I live in a college town, fifty thousand students and fifty thousand plain old town residents right next to each other. One of the odder aspects of this situation is how the town completely changes gears over winter and summer breaks.

In most places, New Year's Eve is one of the most happening times of the year. Here however, it feels a ghost town. Everything is closed and almost no one is out. A typical Thursday when school is in session has ten times the number of people walking around. This year there were a few isolated pockets of no coats* on the streets but only a token amount.

While I was going out for some pizza, I did see a hilarious no coat scene. Two drunken swaying short skirted girls standing in a half foot of snow by the side of the road.
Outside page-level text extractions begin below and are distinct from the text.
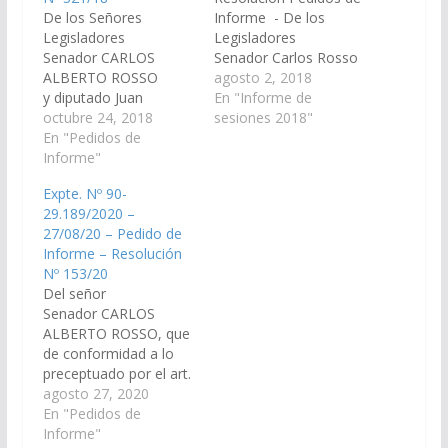
De los Señores
Informe - De los
Legisladores
Legisladores
Senador CARLOS
Senador Carlos Rosso
ALBERTO ROSSO
y Diputado Juan
agosto 2, 2018
y diputado Juan
Fernández Molina,
En "Informe de
Fernández, en
octubre 24, 2018
solicitar al señor Jefe
sesiones 2018"
conformidad a lo
En "Pedidos de
de Gabinete de
dispuesto por el Art.
Informe"
Ministros y por su
116 de la Constitución
intermedio: 1) al
Expte. Nº 90-
Provincial y el Art. 149
Ministerio de
29.189/2020 –
del Reglamento de
Infraestructura, Tierra
27/08/20 – Pedido de
este Cuerpo, requerir
y Vivienda, en un plazo
Informe – Resolución
al Sr. Jefe de Gabinete
de 5 días informe lo
Nº 153/20
de Ministros y por su
siguiente: a) situación
Del señor
intermedio al
en la…
Senador CARLOS
Ministerio de
ALBERTO ROSSO, que
Educación, Ciencia y
de conformidad a lo
Tecnología para…
preceptuado por el art.
116 de la Constitución
agosto 27, 2020
de la Provincia de Salta
En "Pedidos de
y el art. 149 del
Informe"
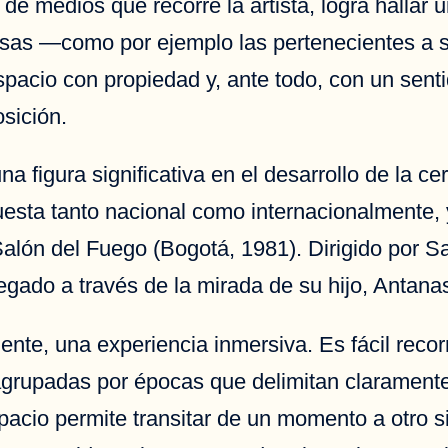
d de medios que recorre la artista, logra halla
sas —como por ejemplo las pertenecientes a 
acio con propiedad y, ante todo, con un senti
osición.
 figura significativa en el desarrollo de la c
esta tanto nacional como internacionalmente, y
 Salón del Fuego (Bogotá, 1981). Dirigido por 
egado a través de la mirada de su hijo, Antan
nte, una experiencia inmersiva. Es fácil recorr
án agrupadas por épocas que delimitan clarament
spacio permite transitar de un momento a otro s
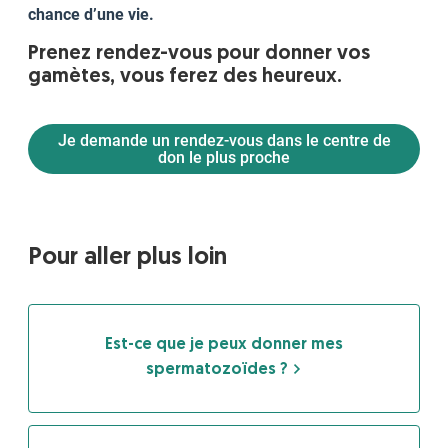
chance d’une vie.
Prenez rendez-vous pour donner vos
gamètes, vous ferez des heureux.
Je demande un rendez-vous dans le centre de
don le plus proche
Pour aller plus loin
Est-ce que je peux donner mes
spermatozoïdes ?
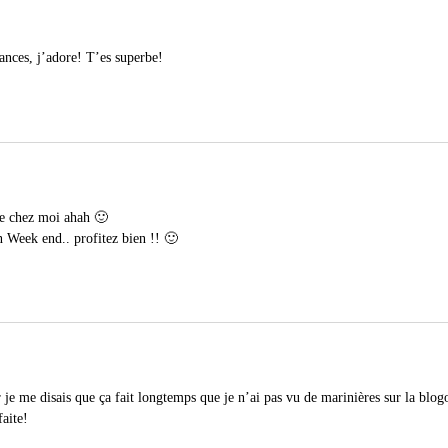
cances, j’adore! T’es superbe!
ste chez moi ahah 🙂
n Week end.. profitez bien !! 🙂
 je me disais que ça fait longtemps que je n’ai pas vu de marinières sur la blog
faite!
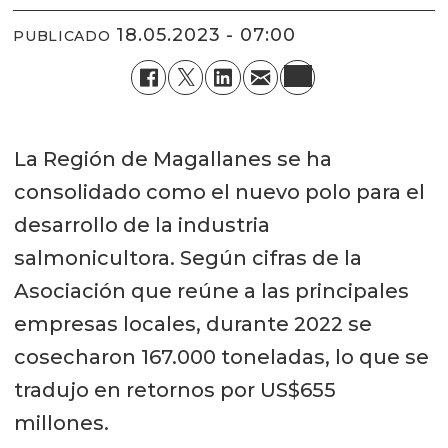
18.05.2023 - 07:00
PUBLICADO
La Región de Magallanes se ha
consolidado como el nuevo polo para el
desarrollo de la industria
salmonicultora. Según cifras de la
Asociación que reúne a las principales
empresas locales, durante 2022 se
cosecharon 167.000 toneladas, lo que se
tradujo en retornos por US$655
millones.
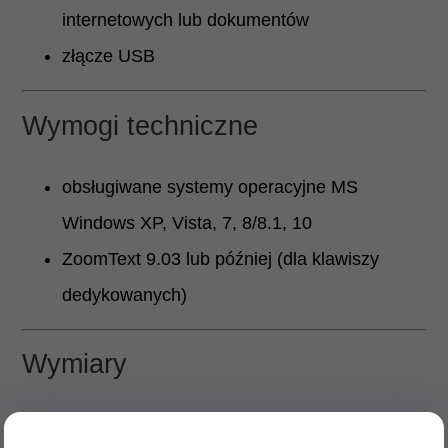
internetowych lub dokumentów
złącze USB
Wymogi techniczne
obsługiwane systemy operacyjne MS
Windows XP, Vista, 7, 8/8.1, 10
ZoomText 9.03 lub później (dla klawiszy
dedykowanych)
Wymiary
Szerokość: 44,5 cm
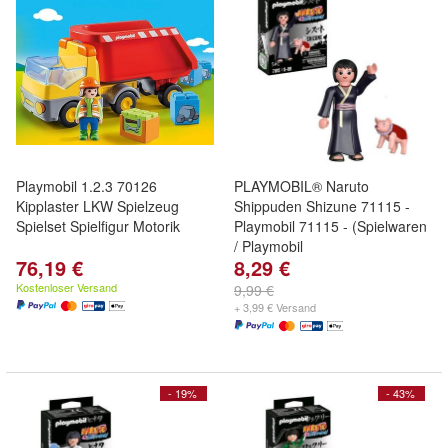
Playmobil 1.2.3 70126
PLAYMOBIL® Naruto
Kipplaster LKW Spielzeug
Shippuden Shizune 71115 -
Spielset Spielfigur Motorik
Playmobil 71115 - (Spielwaren
/ Playmobil
76,19 €
8,29 €
Kostenloser Versand
9,99 €
+ 3,99 € Versand
- 19%
- 43%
They were holding on to each other (presumably for balance) and they had such a look of bewilderment on their faces that I had to imaging that they were completely surprised as to how they came to be standing in a snow drift without any pants.

Maybe, I'm wrong to find that amusing. Maybe, that's just where the aliens dropped them off, or where the teleportation/time traveling device happened to put them. You know you've got to look your foxiest when being abducted, teleporting or time traveling.

I just remembered that there's more to the no coat New Year's Eve story. After driving by the lost snow drift girls, I wandered around a bit looking for a pizza place that was open. None of them were so I pulled into a Subway for a sandwich. As I'm pulling in, I spotted two guys walking on the sidewalk, one of them carrying an empty keg. Just as I noted to myself that one guy was wearing sandals, the guy with the keg slips on the ice and the keg bounces on the pavement right onto the sandaled guy's foot and ankle. He screams in pain then turns the scream into a forced laugh while his friend is picking himself up. Even though the keg was clearly empty, I was a little worried that he might have broken his foot but he just kept up his laugh/screaming, rubbed his foot and hobbled on down the street.

On my way out from Subway, I saw them walking back and that guy was only barely limping. As well that ends well I guess.

*No coats are what S and I call the girls that brave the rain, snow, sleet and freezing cold to go from club/bar to club/bar without any clothing designed to shield their skinny little arms from the weather. Typically seen lined up outside of popular club/bars in the dead of winter.